Aaron Jones [Tue, 9 Mar 2021 17:49:41 +0000 (17:49 +0000)]
configure.ac: approach noexecstack differently
This can also be passed as -Wl,-z,noexecstack which saves Clang warning
about it being unused during compilation. Since -Wl arguments are only
used by the linker, take it out of CFLAGS. This continues to work on
GCC.
Aaron Jones [Tue, 9 Mar 2021 17:38:14 +0000 (17:38 +0000)]
configure.ac: prepend LIBPCRE_CFLAGS and LIBPCRE_LIBS
The entire codebase depends on libpcre if it is detected successfully,
so we need to build all of the .c files with the appropriate CFLAGS &
LIBS.
This was taken care of in libathemecore/Makefile, but nowhere else.
It's better to just have configure.ac take care of adding it if they
are non-empty.
Aaron Jones [Tue, 9 Mar 2021 08:37:42 +0000 (08:37 +0000)]
m4/atheme-featuretest-contrib.m4: fix test for res_query(3)
Most platforms have these as enums, which are converted to int (for use
as arguments) by the compiler automatically. However, some platforms do
not have these as enums, and use macros to define their values instead.
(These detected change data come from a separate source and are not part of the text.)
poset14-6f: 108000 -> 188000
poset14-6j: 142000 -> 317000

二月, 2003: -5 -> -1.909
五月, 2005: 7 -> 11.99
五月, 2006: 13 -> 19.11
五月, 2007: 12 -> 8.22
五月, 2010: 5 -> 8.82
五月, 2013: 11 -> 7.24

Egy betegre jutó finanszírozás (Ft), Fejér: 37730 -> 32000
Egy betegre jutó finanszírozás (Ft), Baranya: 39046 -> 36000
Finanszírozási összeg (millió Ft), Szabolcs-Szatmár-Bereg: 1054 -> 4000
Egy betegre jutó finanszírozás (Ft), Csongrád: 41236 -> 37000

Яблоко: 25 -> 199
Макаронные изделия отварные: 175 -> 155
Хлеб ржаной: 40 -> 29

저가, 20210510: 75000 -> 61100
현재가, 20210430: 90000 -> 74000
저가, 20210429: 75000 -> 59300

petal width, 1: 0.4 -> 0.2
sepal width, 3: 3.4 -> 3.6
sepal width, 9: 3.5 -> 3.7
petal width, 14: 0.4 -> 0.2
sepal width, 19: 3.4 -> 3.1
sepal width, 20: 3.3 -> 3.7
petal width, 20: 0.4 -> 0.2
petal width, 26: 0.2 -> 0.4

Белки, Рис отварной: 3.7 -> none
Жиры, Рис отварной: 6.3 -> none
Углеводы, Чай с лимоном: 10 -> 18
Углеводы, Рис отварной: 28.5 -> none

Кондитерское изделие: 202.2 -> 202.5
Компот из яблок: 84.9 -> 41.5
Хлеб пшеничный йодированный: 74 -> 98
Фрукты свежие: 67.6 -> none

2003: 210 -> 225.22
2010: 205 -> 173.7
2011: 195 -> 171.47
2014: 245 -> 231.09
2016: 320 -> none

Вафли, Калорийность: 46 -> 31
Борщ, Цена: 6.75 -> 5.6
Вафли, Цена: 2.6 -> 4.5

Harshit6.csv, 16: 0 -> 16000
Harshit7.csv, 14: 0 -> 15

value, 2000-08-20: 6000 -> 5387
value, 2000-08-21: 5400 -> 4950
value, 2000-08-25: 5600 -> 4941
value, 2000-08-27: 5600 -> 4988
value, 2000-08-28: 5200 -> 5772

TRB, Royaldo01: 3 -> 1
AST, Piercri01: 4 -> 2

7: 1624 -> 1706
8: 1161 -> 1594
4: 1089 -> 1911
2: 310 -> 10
The former platforms also have those macros to define them in terms of
the corresponding enum, so use the macros instead of the enums for
broader compatibility, defining them in terms of their enums when they
don't exist.
glibc2 and musl have enums and compatibility macros, uclibc and
uclibc-ng have enums only, and OpenBSD libc has macros only.